▶ _Task brief_
Copy the part of the records below that opens with the line containing "is for everyone" and closes with the line containing "All rights reserved.", including both of those lines, without changing a word. Leave the pictures out of your answer.

──────

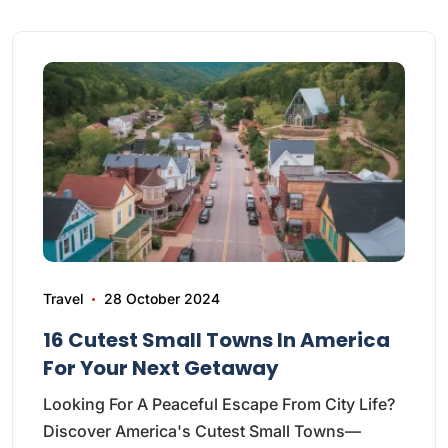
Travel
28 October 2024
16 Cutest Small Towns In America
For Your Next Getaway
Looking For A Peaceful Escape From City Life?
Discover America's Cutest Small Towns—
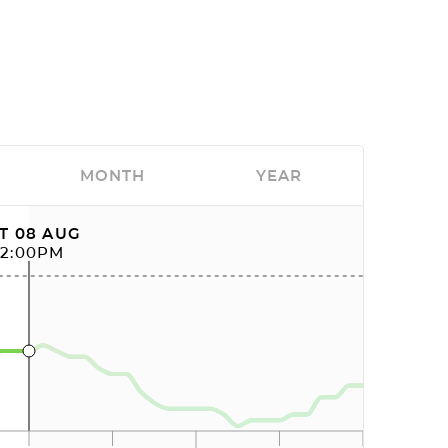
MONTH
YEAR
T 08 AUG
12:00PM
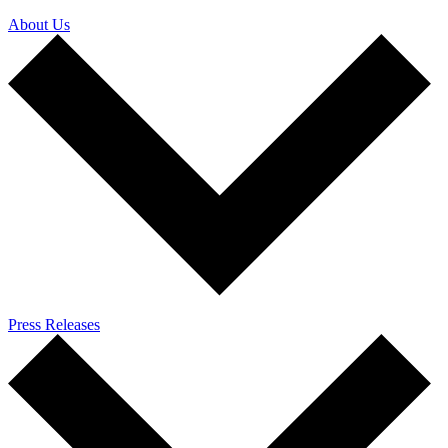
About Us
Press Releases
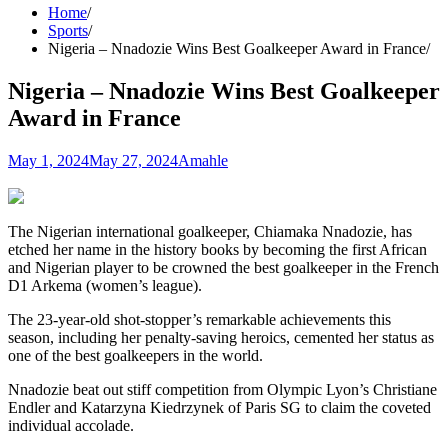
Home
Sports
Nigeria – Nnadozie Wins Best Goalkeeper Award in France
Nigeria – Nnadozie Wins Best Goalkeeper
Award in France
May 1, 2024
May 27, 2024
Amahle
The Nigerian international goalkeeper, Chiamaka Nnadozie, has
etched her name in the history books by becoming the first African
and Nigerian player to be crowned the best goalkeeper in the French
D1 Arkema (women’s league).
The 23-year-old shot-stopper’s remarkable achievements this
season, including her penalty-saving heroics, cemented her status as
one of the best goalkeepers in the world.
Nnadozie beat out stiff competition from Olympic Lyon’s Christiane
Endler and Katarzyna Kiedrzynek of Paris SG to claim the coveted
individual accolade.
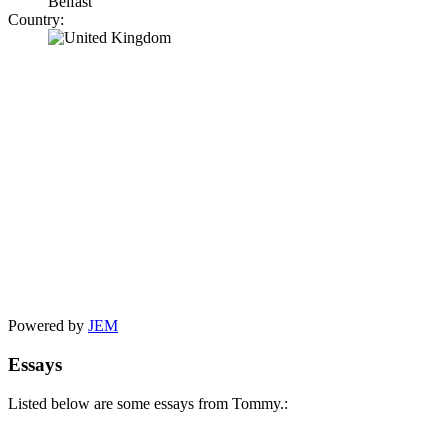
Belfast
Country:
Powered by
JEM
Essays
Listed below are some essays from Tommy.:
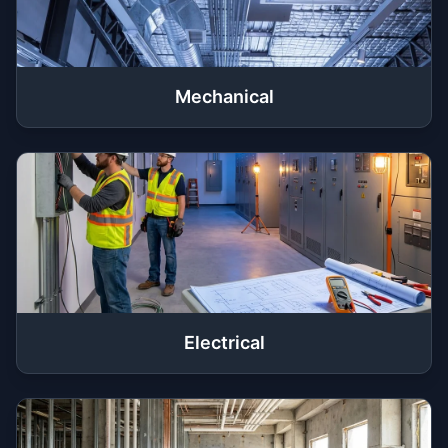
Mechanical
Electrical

──────

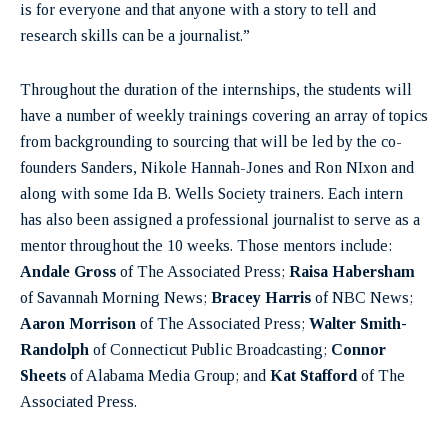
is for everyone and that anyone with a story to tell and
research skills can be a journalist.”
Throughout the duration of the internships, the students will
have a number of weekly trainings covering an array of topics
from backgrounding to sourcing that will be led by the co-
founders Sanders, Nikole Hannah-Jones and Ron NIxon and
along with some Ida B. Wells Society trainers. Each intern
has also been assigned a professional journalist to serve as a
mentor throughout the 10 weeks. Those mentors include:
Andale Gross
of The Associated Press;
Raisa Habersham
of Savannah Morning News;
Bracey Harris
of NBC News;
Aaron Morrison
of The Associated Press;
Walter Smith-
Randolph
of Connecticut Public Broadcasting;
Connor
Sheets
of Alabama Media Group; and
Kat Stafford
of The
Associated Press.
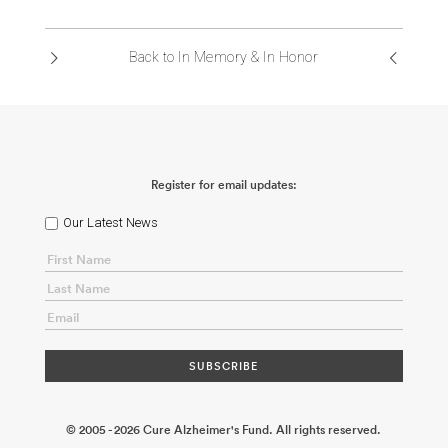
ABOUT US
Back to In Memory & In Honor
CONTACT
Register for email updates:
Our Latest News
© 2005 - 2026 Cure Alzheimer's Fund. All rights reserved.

──────

▶ _Output for this exercise_
is for everyone and that anyone with a story to tell and
research skills can be a journalist.”
Throughout the duration of the internships, the students will
have a number of weekly trainings covering an array of topics
from backgrounding to sourcing that will be led by the co-
founders Sanders, Nikole Hannah-Jones and Ron NIxon and
along with some Ida B. Wells Society trainers. Each intern
has also been assigned a professional journalist to serve as a
mentor throughout the 10 weeks. Those mentors include:
Andale Gross
of The Associated Press;
Raisa Habersham
of Savannah Morning News;
Bracey Harris
of NBC News;
Aaron Morrison
of The Associated Press;
Walter Smith-
Randolph
of Connecticut Public Broadcasting;
Connor
Sheets
of Alabama Media Group; and
Kat Stafford
of The
Associated Press.
ABOUT US
Back to In Memory & In Honor
CONTACT
Register for email updates:
Our Latest News
© 2005 - 2026 Cure Alzheimer's Fund. All rights reserved.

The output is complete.